Today’s open access paper is a look at the delivery of exosomes from mesenchymal stem cells as a basis to treat skin aging. As an approach to therapy, this may function largely by improving clearance of senescent cells. As senescent cells actively maintain chronic inflammation via their secretions, removing them should reduce the chronic inflammation of age and its disruptive effects on skin maintenance. Whether this is the primary mode of action for stem cell therapies or exosome therapies has yet to be rigorously determined. Recent studies suggest that clearance of senescent cells is still ongoing even in older people, but not at a high enough rate to keep their numbers under control. Therapies that adjust clearance rates or creation rates for cellular senescence – as opposed to just directly destroying the excess senescent cells, which is the present focus of the senolytics community – may prove to be useful.

Mesenchymal Stem/Stromal Cell-Derived Exosomes for Immunomodulatory Therapeutics and Skin Regeneration


Aging, defined as irreversible deterioration of physiological processes of organisms over time, is characterized by nine hallmarks: cellular senescence, mitochondrial dysfunction, deregulated nutrient sensing, epigenetic alterations, telomere attrition, genomic instability, altered intercellular communication, and stem cell exhaustion. Among these, cellular senescence has recently been focused on as one of the key factors in the complex aging process as it is interlinked with other hallmarks. Senescent cells are accumulated in tissues of vertebrates with age. Interestingly, removal of senescent cells in animals results in the delayed onset of age-associated diseases.

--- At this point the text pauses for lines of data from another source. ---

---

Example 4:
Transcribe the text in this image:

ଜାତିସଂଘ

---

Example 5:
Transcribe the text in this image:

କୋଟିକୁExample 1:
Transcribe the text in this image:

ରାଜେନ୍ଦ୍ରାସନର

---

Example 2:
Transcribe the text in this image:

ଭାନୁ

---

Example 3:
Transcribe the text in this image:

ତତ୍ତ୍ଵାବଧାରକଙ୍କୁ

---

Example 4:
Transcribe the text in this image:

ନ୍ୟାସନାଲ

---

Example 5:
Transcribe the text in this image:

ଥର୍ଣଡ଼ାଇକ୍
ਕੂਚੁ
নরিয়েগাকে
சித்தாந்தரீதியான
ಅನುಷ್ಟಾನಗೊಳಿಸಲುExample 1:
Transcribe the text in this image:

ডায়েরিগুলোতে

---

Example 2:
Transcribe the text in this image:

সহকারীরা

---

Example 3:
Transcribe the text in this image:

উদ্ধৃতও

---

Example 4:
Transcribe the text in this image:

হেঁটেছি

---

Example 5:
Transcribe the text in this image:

Senescence is characterized by a stable cell-cycle arrest in the G1 phase and an inflammatory response called senescence-associated secretory phenotype (SASP), which modifies the microenvironment around senescent cells. Components of the SASP include growth factors, pro-inflammatory cytokines, chemokines, and extracellular matrix remodeling enzymes. SASP contributes to inflammaging, a term that describes low-grade, controlled, asymptomatic, chronic, and systemic inflammation associated with aging processes. Evidence points out that inflammaging may ultimately lead to age-related diseases. Thus, interventions that suppress SASP and inflammaging processes may hold potential to alleviate various chronic diseases.

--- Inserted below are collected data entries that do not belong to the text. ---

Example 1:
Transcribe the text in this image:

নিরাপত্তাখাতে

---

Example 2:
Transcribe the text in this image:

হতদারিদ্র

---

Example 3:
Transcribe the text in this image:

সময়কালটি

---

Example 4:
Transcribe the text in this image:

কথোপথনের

It has been elusive that circulating mediators are responsible for rejuvenating multiple tissues of old organisms by parabiosis of young organisms. Very recently, it was demonstrated that extracellular vesicles (EVs) from young mice plasma extend the lifespan of old mice by delaying aging through exosomal nicotinamide phosphoribosyl transferase (eNAMPT). Another study also reported that exosomes from young mice could transfer miR-126b-5p to tissue of old mice, and reverse the expression of aging-associated molecules. Another report revealed that EVs derived from serum of young mice attenuated inflammaging in old mice by partially rejuvenating aged T-cell immunotolerance. Implantation of hypothalamic stem cells or progenitor cells, which were genetically engineered to survive from aging-related hypothalamic inflammation, was reported to induce retardation of aging and extension of lifespan in mid-aged mice.

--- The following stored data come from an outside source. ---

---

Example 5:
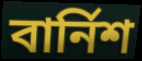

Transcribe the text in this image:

বার্নিশ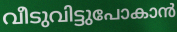
വീടുവിട്ടുപോകാൻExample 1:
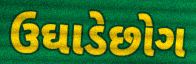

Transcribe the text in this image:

More importantly, growing evidence suggests that cellular senescence can be alleviated or reversed by EVs or exosomes derived from stem cells. For example, human exosomes reduced the high glucose-induced premature senescence of endothelial progenitor cells (EPCs) and enhanced wound healing in diabetic rats. Taken together, mesenchymal stem cell derived exosomes confer anti-senescence effects through their unique miRNA, lnRNA, and enzyme contents. By inducing proliferation and reducing SASP in senescent cells, they hold great potential to reduce senescent cells in tissues. Since removal of senescent cells from tissues was reported to create a pro-regenerative environment and tissue homeostasis, application of mesenchymal stem cell derived exosomes to remove the senescent cells may be a preferable approach to induce the regeneration or rejuvenation of tissues.